Vegan Coconut Lime Short Bread
Over the weekend I wrote a guest post for Courtney at Sweet Tooth Sweet Life on Vegan Lime Curd and ended up with over 2 pints of it. I needed to use it fast.
I also made homemade coconut butter thanks to Heather of Heather Eats Coconut Almond Butter. (I omitted the chocolate this time.)
She may have created a monster because this stuff was good enough to eat by the spoonful. At least is it much cheaper than the Artisana version.
So when you have put the lime in the coconut and mix it all together you get…shortbread? In my house yes. 😀
- 3/4 cup Earth Balance, Softened
- 2/3 cup sugar (I used beet sugar of course)
- 1 tsp vanilla
- Equivalent of one egg substitute of choice (I bought Egg replacer)
- 2 1/4 cup Whole Wheat Pastry Flour
- 1/2 cup coconut butter softened
- 2 tsp lime juice
- 2 tsp corn starch
- 1 tsp baking powder
- 1/4 tsp salt
Okay the ingredients don’t seem to scary for my first attempt at veganizing a recipe…well the egg thing might but…breathe and go!
- Cream together softened Earth Balance and Sugar. Resist the urge to taste…It’s not quite the same as regular creamed butter and sugar.
- While the vegan butter and sugar cream, mix up egg replacer. Got to love the 70’s style box. I wasn’t sure how to do the flax egg trick so bought my trick. Kind of like buying Cris Angel’s tricks from an infomercial.
- Add vanilla to “egg” and gently pour into creamed mixture to incorporate. Be gentle because that beater is vicious.
- Mix dry ingredients. Cornstarch, baking powder, flour and a dash of salt. At least that is what my grandma’s recipe would have said. I found these cute little measuring spoons at Bed, Bath and Beyond. A dash equals 1/4 teaspoon 🙂
Next is the coconut butter. I microwaved mine for 10 seconds (after I burned toasted the first bit for 30 seconds on accident) and then scraped out the equivalent of 1/2 cup. Perhaps you’d better set it out early to soften. Incorporate into dry ingredients. Make sure to taste test for quality assurance.

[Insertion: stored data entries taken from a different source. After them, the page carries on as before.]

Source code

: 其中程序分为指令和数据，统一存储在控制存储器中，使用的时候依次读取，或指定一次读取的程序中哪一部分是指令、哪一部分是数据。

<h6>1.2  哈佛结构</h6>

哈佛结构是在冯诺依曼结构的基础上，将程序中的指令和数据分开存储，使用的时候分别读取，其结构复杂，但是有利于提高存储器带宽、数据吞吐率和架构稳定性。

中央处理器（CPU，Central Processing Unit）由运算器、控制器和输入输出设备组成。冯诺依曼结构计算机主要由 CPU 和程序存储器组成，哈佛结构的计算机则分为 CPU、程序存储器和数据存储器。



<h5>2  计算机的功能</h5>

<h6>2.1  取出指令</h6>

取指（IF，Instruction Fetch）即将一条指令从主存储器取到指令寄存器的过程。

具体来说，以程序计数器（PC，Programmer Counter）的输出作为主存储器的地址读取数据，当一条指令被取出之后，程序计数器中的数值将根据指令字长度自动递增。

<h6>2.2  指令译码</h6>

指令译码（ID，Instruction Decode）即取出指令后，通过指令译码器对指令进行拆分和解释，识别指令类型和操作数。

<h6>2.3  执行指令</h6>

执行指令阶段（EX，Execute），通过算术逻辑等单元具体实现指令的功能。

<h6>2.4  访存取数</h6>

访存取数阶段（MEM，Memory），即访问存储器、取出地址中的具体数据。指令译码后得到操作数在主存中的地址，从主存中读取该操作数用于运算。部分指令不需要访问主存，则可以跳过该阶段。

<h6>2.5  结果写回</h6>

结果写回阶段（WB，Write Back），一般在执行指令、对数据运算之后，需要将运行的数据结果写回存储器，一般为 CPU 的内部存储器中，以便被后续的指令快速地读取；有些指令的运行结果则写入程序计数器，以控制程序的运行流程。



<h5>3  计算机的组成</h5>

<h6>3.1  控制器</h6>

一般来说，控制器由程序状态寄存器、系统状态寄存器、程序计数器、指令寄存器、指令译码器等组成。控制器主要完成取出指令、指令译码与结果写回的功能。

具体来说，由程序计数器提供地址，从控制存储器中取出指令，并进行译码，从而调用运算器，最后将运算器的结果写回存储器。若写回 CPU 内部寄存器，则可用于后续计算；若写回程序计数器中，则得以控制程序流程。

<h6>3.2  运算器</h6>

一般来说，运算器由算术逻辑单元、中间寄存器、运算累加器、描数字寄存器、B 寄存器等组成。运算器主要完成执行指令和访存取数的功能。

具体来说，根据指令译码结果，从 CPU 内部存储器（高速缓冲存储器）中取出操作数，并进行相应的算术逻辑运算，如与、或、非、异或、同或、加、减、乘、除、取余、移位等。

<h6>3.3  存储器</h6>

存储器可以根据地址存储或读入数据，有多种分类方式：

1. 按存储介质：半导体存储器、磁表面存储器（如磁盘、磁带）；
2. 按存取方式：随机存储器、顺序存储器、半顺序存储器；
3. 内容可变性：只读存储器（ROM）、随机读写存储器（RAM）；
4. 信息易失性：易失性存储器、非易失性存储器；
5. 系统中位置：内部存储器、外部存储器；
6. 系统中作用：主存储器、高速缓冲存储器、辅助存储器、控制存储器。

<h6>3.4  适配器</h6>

- Add dry ingredients in thirds until incorporated but don’t over do it. I know you are excited about this but just be patient.
- Remove dough with your hands – they are the best utensils – and shape into a log on plastic wrap. There is no yucky raw egg so this didn’t gross me out like it did as a kid.
- Wrap tightly with plastic wrap and make sure all edges are covered.
- Find some space in the freezer to chill the dough. For me this meant moving all the randomness around.
- This dough needs to chill for at least 3 hours. You can use this time to make the vegan lime curd. I already had some so I relished the idea that I don’t have to share the beater with anyone 😀
- After chilling remove dough from freezer and resist urge to have a light dough saber fight with Hunni. Instead allow to soften slightly on counter so slices will cut smoothly. Use this time to preheat oven to 375 degrees.
- Slice dough into even 1/4 inch slices.
- Lay out dough slices evenly on tray and bake for 15 minutes until edges star to brown.
- Remove them from oven and place directly on cooling racks to uh…cool.
- While last batch finishes up taste test the imperfect cookie with a bit of the lime curd.
- After cookies are completely cool top each with a nice smudge of lime curd.
This recipe makes 30 cookies give or take. You know you are going to taste test the batter and a cookie or two. Of course don’t forget the one you have to feed to your Hunni as a taste tester. He did endure the yummy smells while you baked.
These freeze really well if you don’t want 30 cookies lying around your house on a silver platter
What was your latest baking project?